◆ **TASK STATEMENT**: Each entry listed below should be reproduced word for word.

◇ ◇ ◇ ◇

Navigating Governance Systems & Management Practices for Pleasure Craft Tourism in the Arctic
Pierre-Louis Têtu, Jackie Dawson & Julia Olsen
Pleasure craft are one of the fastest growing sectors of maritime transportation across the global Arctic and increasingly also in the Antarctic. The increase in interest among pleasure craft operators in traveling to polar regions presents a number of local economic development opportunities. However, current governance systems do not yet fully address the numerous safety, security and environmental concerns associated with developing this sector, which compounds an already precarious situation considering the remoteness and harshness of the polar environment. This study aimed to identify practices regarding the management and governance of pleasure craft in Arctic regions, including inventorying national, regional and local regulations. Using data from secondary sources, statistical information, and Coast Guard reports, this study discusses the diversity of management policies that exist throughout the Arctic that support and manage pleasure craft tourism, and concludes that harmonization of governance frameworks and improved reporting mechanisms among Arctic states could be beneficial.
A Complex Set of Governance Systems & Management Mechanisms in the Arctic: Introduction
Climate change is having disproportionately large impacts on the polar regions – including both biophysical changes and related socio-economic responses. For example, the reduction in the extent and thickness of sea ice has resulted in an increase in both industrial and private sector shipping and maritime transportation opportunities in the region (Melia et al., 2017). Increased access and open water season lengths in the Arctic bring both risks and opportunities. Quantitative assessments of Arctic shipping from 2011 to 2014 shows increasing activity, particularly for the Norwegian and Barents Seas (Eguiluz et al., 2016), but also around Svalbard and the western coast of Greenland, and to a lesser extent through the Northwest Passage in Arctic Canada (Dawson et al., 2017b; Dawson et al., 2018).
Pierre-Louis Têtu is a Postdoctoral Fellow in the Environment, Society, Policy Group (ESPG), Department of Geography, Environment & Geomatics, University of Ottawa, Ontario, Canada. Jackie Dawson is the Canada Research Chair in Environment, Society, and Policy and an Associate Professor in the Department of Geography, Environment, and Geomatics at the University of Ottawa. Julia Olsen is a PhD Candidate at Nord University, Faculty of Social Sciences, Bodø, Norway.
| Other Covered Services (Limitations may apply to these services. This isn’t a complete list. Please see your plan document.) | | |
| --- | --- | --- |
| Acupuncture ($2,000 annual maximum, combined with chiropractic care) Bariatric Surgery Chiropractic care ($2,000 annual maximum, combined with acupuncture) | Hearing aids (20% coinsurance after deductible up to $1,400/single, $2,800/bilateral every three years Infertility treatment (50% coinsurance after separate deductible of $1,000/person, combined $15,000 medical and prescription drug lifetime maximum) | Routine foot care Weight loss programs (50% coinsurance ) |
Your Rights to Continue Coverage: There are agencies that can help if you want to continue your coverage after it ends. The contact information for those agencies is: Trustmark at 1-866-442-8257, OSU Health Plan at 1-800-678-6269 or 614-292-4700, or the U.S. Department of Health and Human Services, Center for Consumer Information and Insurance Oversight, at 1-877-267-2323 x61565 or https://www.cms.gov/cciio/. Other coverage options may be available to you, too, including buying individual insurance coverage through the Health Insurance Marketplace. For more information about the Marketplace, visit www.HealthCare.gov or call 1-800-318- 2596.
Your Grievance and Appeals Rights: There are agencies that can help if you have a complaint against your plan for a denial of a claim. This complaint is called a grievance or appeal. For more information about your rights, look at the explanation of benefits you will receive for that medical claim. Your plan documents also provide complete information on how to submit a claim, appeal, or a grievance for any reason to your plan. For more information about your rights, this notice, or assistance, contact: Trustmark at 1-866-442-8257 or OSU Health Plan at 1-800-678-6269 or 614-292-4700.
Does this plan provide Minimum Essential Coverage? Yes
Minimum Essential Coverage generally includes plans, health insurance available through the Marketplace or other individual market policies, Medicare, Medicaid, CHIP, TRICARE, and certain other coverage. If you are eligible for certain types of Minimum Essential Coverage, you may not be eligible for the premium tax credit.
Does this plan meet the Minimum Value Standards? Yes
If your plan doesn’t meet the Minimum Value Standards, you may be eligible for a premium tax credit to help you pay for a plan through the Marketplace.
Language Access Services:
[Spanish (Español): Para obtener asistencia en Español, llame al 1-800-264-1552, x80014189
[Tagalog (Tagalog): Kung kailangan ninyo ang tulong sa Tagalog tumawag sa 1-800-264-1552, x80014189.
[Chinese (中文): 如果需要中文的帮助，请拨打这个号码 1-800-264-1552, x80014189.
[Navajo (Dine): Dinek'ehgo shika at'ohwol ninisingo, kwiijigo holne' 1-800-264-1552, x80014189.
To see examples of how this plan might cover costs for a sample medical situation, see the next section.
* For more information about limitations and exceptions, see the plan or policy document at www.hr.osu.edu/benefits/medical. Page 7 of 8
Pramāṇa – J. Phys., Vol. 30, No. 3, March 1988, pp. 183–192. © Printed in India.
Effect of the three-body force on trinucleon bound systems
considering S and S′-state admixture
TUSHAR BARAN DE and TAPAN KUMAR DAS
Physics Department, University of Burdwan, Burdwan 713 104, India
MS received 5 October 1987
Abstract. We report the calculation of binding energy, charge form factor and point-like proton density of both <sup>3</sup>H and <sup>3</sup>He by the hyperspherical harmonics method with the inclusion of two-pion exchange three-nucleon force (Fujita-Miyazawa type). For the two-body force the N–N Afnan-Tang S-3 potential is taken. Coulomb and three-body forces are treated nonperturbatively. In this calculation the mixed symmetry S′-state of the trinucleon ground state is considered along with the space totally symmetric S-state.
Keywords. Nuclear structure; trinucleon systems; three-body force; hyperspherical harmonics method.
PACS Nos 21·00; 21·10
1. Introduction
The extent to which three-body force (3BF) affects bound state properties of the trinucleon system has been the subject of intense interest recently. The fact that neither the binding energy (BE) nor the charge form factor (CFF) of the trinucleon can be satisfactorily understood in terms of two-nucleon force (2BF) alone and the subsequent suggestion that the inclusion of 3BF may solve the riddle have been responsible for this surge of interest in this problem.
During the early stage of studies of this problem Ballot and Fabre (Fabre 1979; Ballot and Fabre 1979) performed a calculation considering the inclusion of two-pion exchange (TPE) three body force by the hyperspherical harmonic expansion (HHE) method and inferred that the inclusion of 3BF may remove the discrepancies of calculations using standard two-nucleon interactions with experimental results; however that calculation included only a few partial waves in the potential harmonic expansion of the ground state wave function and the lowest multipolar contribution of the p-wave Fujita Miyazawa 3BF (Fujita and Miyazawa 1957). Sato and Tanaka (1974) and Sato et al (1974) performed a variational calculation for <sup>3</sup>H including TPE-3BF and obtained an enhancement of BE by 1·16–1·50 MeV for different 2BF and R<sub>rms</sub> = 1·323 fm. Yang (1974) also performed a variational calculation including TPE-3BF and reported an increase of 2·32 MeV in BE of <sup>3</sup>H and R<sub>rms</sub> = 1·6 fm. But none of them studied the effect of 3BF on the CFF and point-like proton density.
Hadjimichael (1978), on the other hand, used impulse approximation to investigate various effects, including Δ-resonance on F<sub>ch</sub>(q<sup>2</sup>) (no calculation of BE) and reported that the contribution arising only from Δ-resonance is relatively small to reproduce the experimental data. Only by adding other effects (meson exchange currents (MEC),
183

◇ ◇ ◇ ◇

◆ **ANSWER SECTION**:
Navigating Governance Systems & Management Practices for Pleasure Craft Tourism in the Arctic
Pierre-Louis Têtu, Jackie Dawson & Julia Olsen
Pleasure craft are one of the fastest growing sectors of maritime transportation across the global Arctic and increasingly also in the Antarctic. The increase in interest among pleasure craft operators in traveling to polar regions presents a number of local economic development opportunities. However, current governance systems do not yet fully address the numerous safety, security and environmental concerns associated with developing this sector, which compounds an already precarious situation considering the remoteness and harshness of the polar environment. This study aimed to identify practices regarding the management and governance of pleasure craft in Arctic regions, including inventorying national, regional and local regulations. Using data from secondary sources, statistical information, and Coast Guard reports, this study discusses the diversity of management policies that exist throughout the Arctic that support and manage pleasure craft tourism, and concludes that harmonization of governance frameworks and improved reporting mechanisms among Arctic states could be beneficial.
A Complex Set of Governance Systems & Management Mechanisms in the Arctic: Introduction
Climate change is having disproportionately large impacts on the polar regions – including both biophysical changes and related socio-economic responses. For example, the reduction in the extent and thickness of sea ice has resulted in an increase in both industrial and private sector shipping and maritime transportation opportunities in the region (Melia et al., 2017). Increased access and open water season lengths in the Arctic bring both risks and opportunities. Quantitative assessments of Arctic shipping from 2011 to 2014 shows increasing activity, particularly for the Norwegian and Barents Seas (Eguiluz et al., 2016), but also around Svalbard and the western coast of Greenland, and to a lesser extent through the Northwest Passage in Arctic Canada (Dawson et al., 2017b; Dawson et al., 2018).
Pierre-Louis Têtu is a Postdoctoral Fellow in the Environment, Society, Policy Group (ESPG), Department of Geography, Environment & Geomatics, University of Ottawa, Ontario, Canada. Jackie Dawson is the Canada Research Chair in Environment, Society, and Policy and an Associate Professor in the Department of Geography, Environment, and Geomatics at the University of Ottawa. Julia Olsen is a PhD Candidate at Nord University, Faculty of Social Sciences, Bodø, Norway.
| Other Covered Services (Limitations may apply to these services. This isn’t a complete list. Please see your plan document.) | | |
| --- | --- | --- |
| Acupuncture ($2,000 annual maximum, combined with chiropractic care) Bariatric Surgery Chiropractic care ($2,000 annual maximum, combined with acupuncture) | Hearing aids (20% coinsurance after deductible up to $1,400/single, $2,800/bilateral every three years Infertility treatment (50% coinsurance after separate deductible of $1,000/person, combined $15,000 medical and prescription drug lifetime maximum) | Routine foot care Weight loss programs (50% coinsurance ) |
Your Rights to Continue Coverage: There are agencies that can help if you want to continue your coverage after it ends. The contact information for those agencies is: Trustmark at 1-866-442-8257, OSU Health Plan at 1-800-678-6269 or 614-292-4700, or the U.S. Department of Health and Human Services, Center for Consumer Information and Insurance Oversight, at 1-877-267-2323 x61565 or https://www.cms.gov/cciio/. Other coverage options may be available to you, too, including buying individual insurance coverage through the Health Insurance Marketplace. For more information about the Marketplace, visit www.HealthCare.gov or call 1-800-318- 2596.
Your Grievance and Appeals Rights: There are agencies that can help if you have a complaint against your plan for a denial of a claim. This complaint is called a grievance or appeal. For more information about your rights, look at the explanation of benefits you will receive for that medical claim. Your plan documents also provide complete information on how to submit a claim, appeal, or a grievance for any reason to your plan. For more information about your rights, this notice, or assistance, contact: Trustmark at 1-866-442-8257 or OSU Health Plan at 1-800-678-6269 or 614-292-4700.
Does this plan provide Minimum Essential Coverage? Yes
Minimum Essential Coverage generally includes plans, health insurance available through the Marketplace or other individual market policies, Medicare, Medicaid, CHIP, TRICARE, and certain other coverage. If you are eligible for certain types of Minimum Essential Coverage, you may not be eligible for the premium tax credit.
Does this plan meet the Minimum Value Standards? Yes
If your plan doesn’t meet the Minimum Value Standards, you may be eligible for a premium tax credit to help you pay for a plan through the Marketplace.
Language Access Services:
[Spanish (Español): Para obtener asistencia en Español, llame al 1-800-264-1552, x80014189
[Tagalog (Tagalog): Kung kailangan ninyo ang tulong sa Tagalog tumawag sa 1-800-264-1552, x80014189.
[Chinese (中文): 如果需要中文的帮助，请拨打这个号码 1-800-264-1552, x80014189.
[Navajo (Dine): Dinek'ehgo shika at'ohwol ninisingo, kwiijigo holne' 1-800-264-1552, x80014189.
To see examples of how this plan might cover costs for a sample medical situation, see the next section.
* For more information about limitations and exceptions, see the plan or policy document at www.hr.osu.edu/benefits/medical. Page 7 of 8
Pramāṇa – J. Phys., Vol. 30, No. 3, March 1988, pp. 183–192. © Printed in India.
Effect of the three-body force on trinucleon bound systems
considering S and S′-state admixture
TUSHAR BARAN DE and TAPAN KUMAR DAS
Physics Department, University of Burdwan, Burdwan 713 104, India
MS received 5 October 1987
Abstract. We report the calculation of binding energy, charge form factor and point-like proton density of both <sup>3</sup>H and <sup>3</sup>He by the hyperspherical harmonics method with the inclusion of two-pion exchange three-nucleon force (Fujita-Miyazawa type). For the two-body force the N–N Afnan-Tang S-3 potential is taken. Coulomb and three-body forces are treated nonperturbatively. In this calculation the mixed symmetry S′-state of the trinucleon ground state is considered along with the space totally symmetric S-state.
Keywords. Nuclear structure; trinucleon systems; three-body force; hyperspherical harmonics method.
PACS Nos 21·00; 21·10
1. Introduction
The extent to which three-body force (3BF) affects bound state properties of the trinucleon system has been the subject of intense interest recently. The fact that neither the binding energy (BE) nor the charge form factor (CFF) of the trinucleon can be satisfactorily understood in terms of two-nucleon force (2BF) alone and the subsequent suggestion that the inclusion of 3BF may solve the riddle have been responsible for this surge of interest in this problem.
During the early stage of studies of this problem Ballot and Fabre (Fabre 1979; Ballot and Fabre 1979) performed a calculation considering the inclusion of two-pion exchange (TPE) three body force by the hyperspherical harmonic expansion (HHE) method and inferred that the inclusion of 3BF may remove the discrepancies of calculations using standard two-nucleon interactions with experimental results; however that calculation included only a few partial waves in the potential harmonic expansion of the ground state wave function and the lowest multipolar contribution of the p-wave Fujita Miyazawa 3BF (Fujita and Miyazawa 1957). Sato and Tanaka (1974) and Sato et al (1974) performed a variational calculation for <sup>3</sup>H including TPE-3BF and obtained an enhancement of BE by 1·16–1·50 MeV for different 2BF and R<sub>rms</sub> = 1·323 fm. Yang (1974) also performed a variational calculation including TPE-3BF and reported an increase of 2·32 MeV in BE of <sup>3</sup>H and R<sub>rms</sub> = 1·6 fm. But none of them studied the effect of 3BF on the CFF and point-like proton density.
Hadjimichael (1978), on the other hand, used impulse approximation to investigate various effects, including Δ-resonance on F<sub>ch</sub>(q<sup>2</sup>) (no calculation of BE) and reported that the contribution arising only from Δ-resonance is relatively small to reproduce the experimental data. Only by adding other effects (meson exchange currents (MEC),
183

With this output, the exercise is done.